Start of Material to process
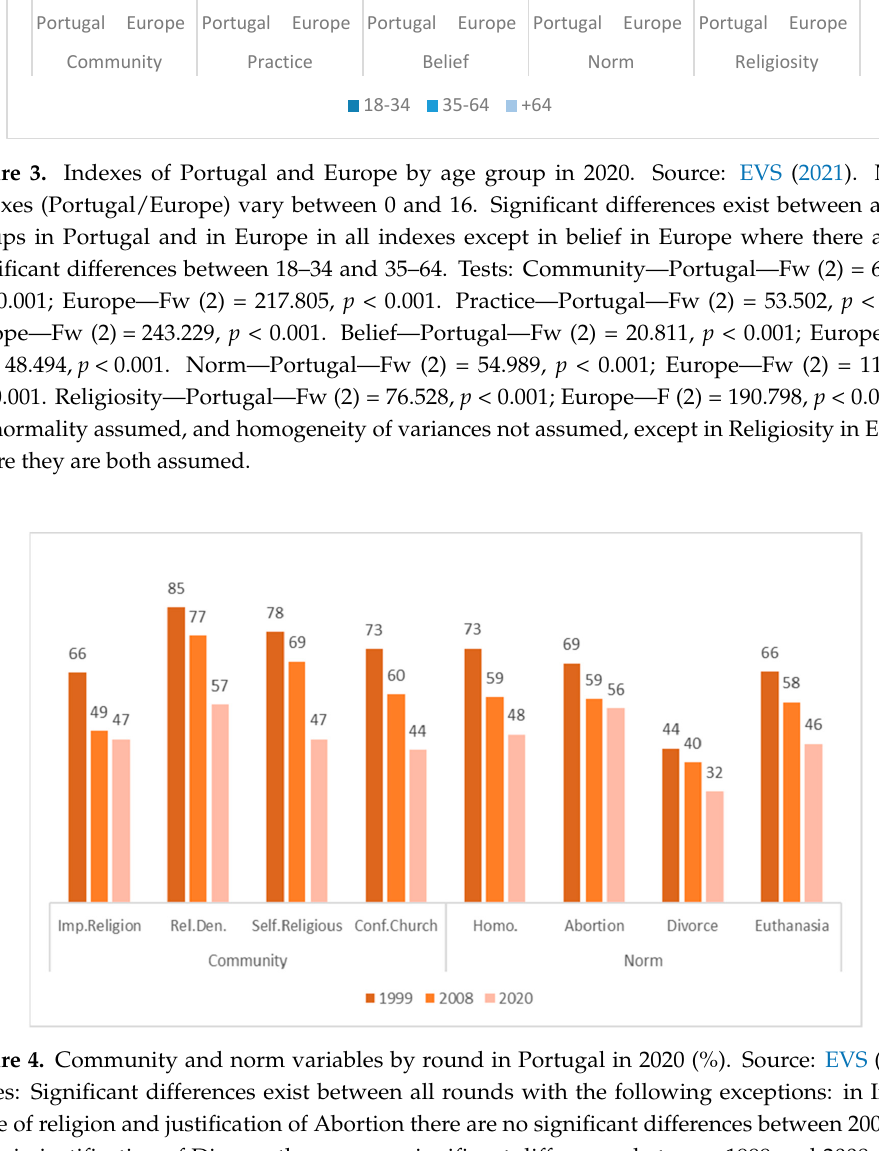
Figure 5. Practice and belief variables by round in Portugal in 2020 (%). Source: EVS (2021) . Notes: Significant differences exist between all rounds with the following exceptions: in belief in Life after death, there are significant differences only between 2008 and 2020; in belief in Hell, there are no significant differences between all age groups; in belief in Heaven, there are significant differences only between 1999 and 2020; in belief in Personal God, there are no significant differences between 2008 and 2020. Tests: Rel.Services—Fw (2) = 20.242, p < 0.001. Prayer—Fw (2) = 19.593, p < 0.001. God—Fw (2) = 33.732, p < 0.001. Life—Fw (2) = 6.634, p = 0.001. Hell—Fw (2) = 2.491, p = 0.084. Heaven—Fw (2) = 3.012, p = 0.050. Personal God—Fw (2) =7.872, p < 0.001. Imp.God—Fw (2) = 21.550, p < 0.001. In all, normality assumed, and homogeneity of variances not assumed.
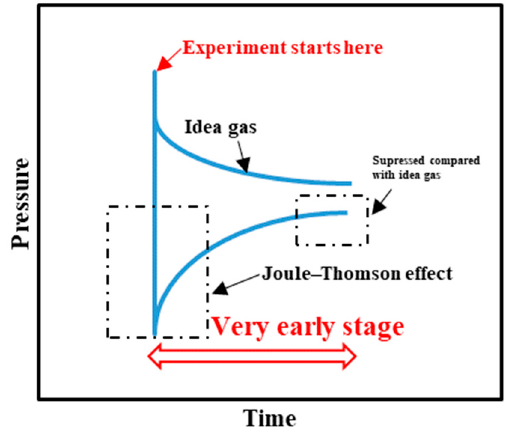
Figure 9. Conceptual pressure plot in the upstream illustrating the influence of Joule – Thomson effect on the pressure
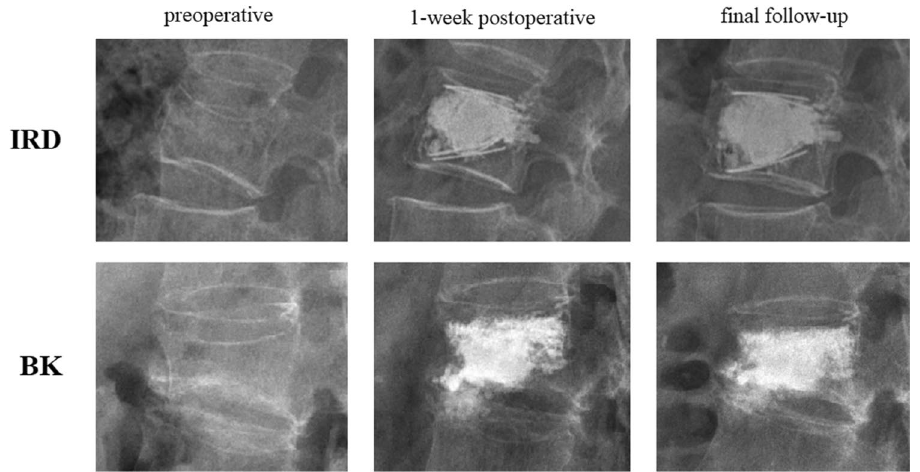
Figure 3. Radiographic demonstration of KP with IRD and BK: preoperative, 1-week postoperative, and final, respectively. ( KP with IRD kyphoplasty with intravertebral reduction device, BK kyphoplasty with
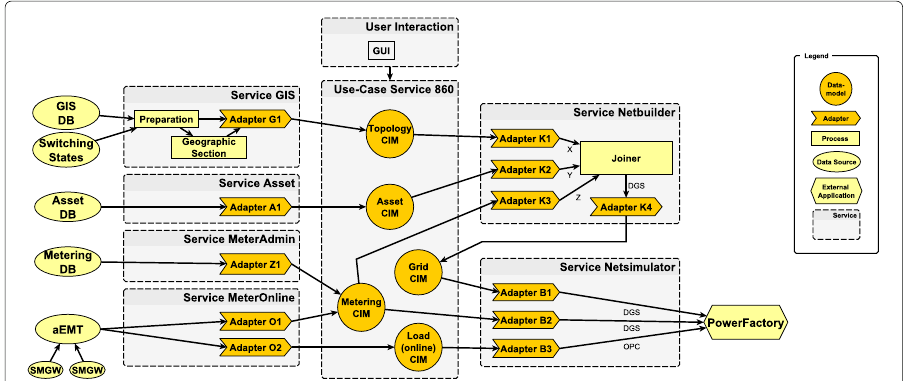
Fig. 6 Implementation of the scenario “Data acquisition for network calculation” by means of a central use-case service, which coordinates the specialized application services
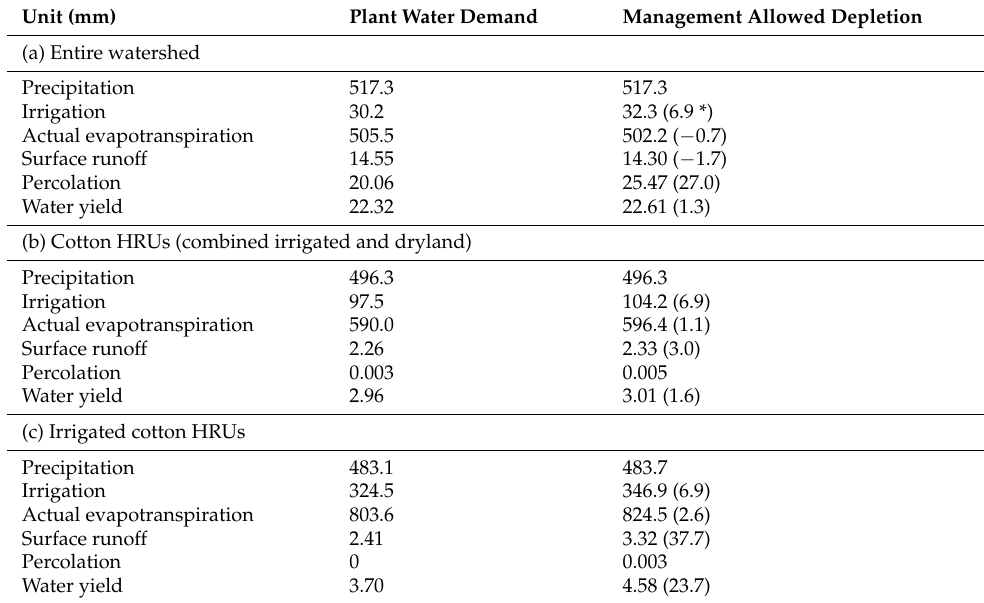
Table 3. Comparison of the average (1994–2009) annual water balance parameters using plant water demand and management allowed depletion auto-irrigation methods in the entire Double Mountain Fork Brazos watershed and cotton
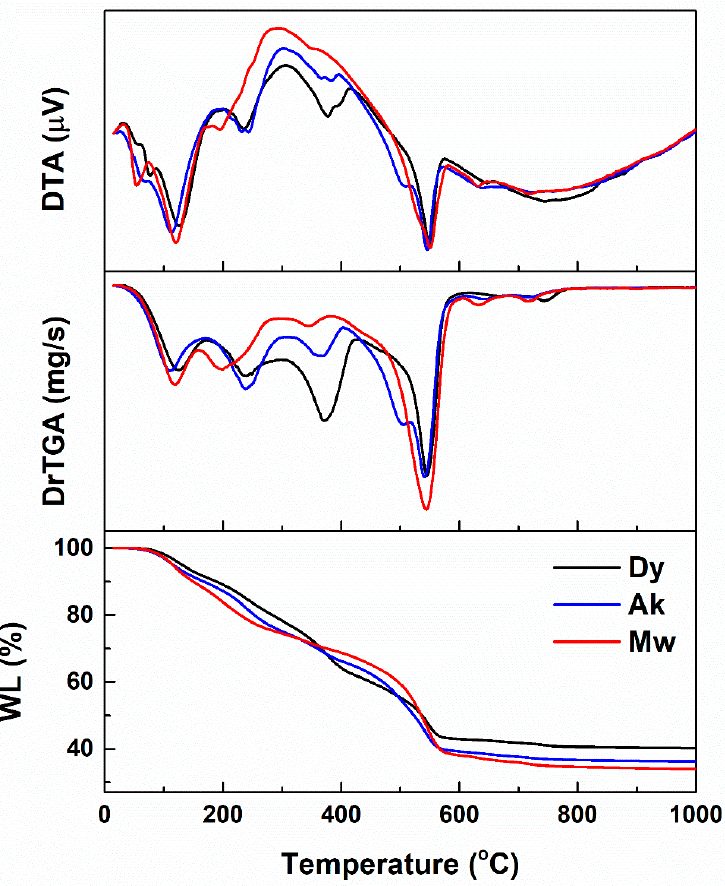
Figure 1. Complex thermal analyses of the dry gels corresponding to: diopside (Dy), akermanite (Ak) and merwinite (Mw) compositions. WL represents weight loss, DrTGA is the derivative thermogravimetric analysis and DTA stands for differential thermal analysis.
End of Material to process
» What this task involves
The lines in the entries above that carry the word "with" must be copied.

» Written response
Figure 5. Practice and belief variables by round in Portugal in 2020 (%). Source: EVS (2021) . Notes: Significant differences exist between all rounds with the following exceptions: in belief in Life after death, there are significant differences only between 2008 and 2020; in belief in Hell, there are no significant differences between all age groups; in belief in Heaven, there are significant differences only between 1999 and 2020; in belief in Personal God, there are no significant differences between 2008 and 2020. Tests: Rel.Services—Fw (2) = 20.242, p < 0.001. Prayer—Fw (2) = 19.593, p < 0.001. God—Fw (2) = 33.732, p < 0.001. Life—Fw (2) = 6.634, p = 0.001. Hell—Fw (2) = 2.491, p = 0.084. Heaven—Fw (2) = 3.012, p = 0.050. Personal God—Fw (2) =7.872, p < 0.001. Imp.God—Fw (2) = 21.550, p < 0.001. In all, normality assumed, and homogeneity of variances not assumed.
Figure 3. Radiographic demonstration of KP with IRD and BK: preoperative, 1-week postoperative, and final, respectively. ( KP with IRD kyphoplasty with intravertebral reduction device, BK kyphoplasty with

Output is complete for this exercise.